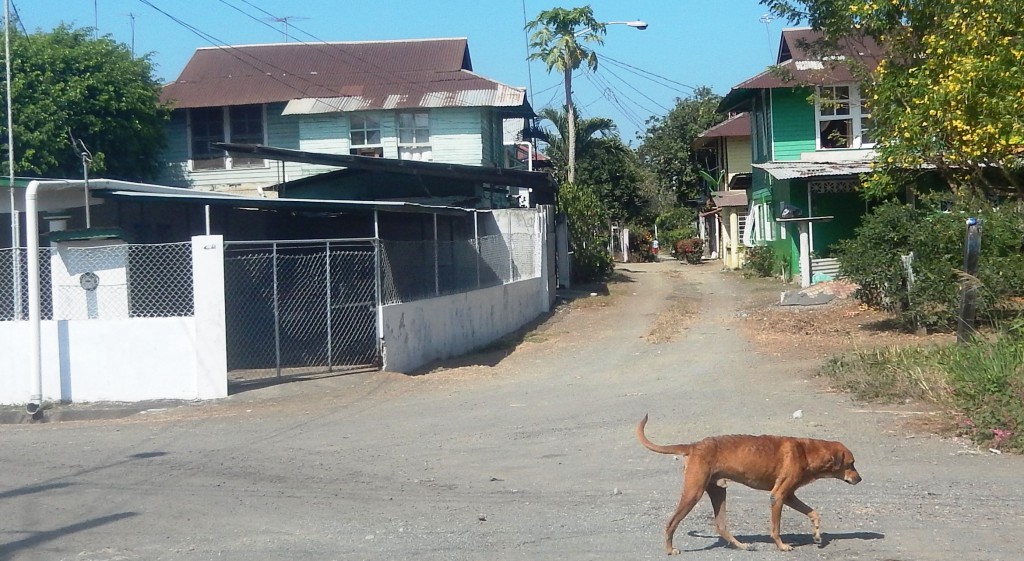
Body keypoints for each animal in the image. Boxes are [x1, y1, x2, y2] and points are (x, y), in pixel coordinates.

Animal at [634, 413, 860, 552]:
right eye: (851, 463)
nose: (859, 479)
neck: (806, 451)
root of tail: (693, 446)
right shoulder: (777, 496)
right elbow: (776, 528)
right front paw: (782, 546)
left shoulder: (788, 496)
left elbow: (813, 513)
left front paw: (818, 536)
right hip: (693, 492)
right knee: (671, 522)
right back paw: (670, 549)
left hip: (718, 492)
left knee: (720, 525)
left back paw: (742, 546)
++++++++++++++++++++
**What to work on**
Please go through each line of the data and count those that contain the string "right"; give that number alone.

**Answer to the problem**
7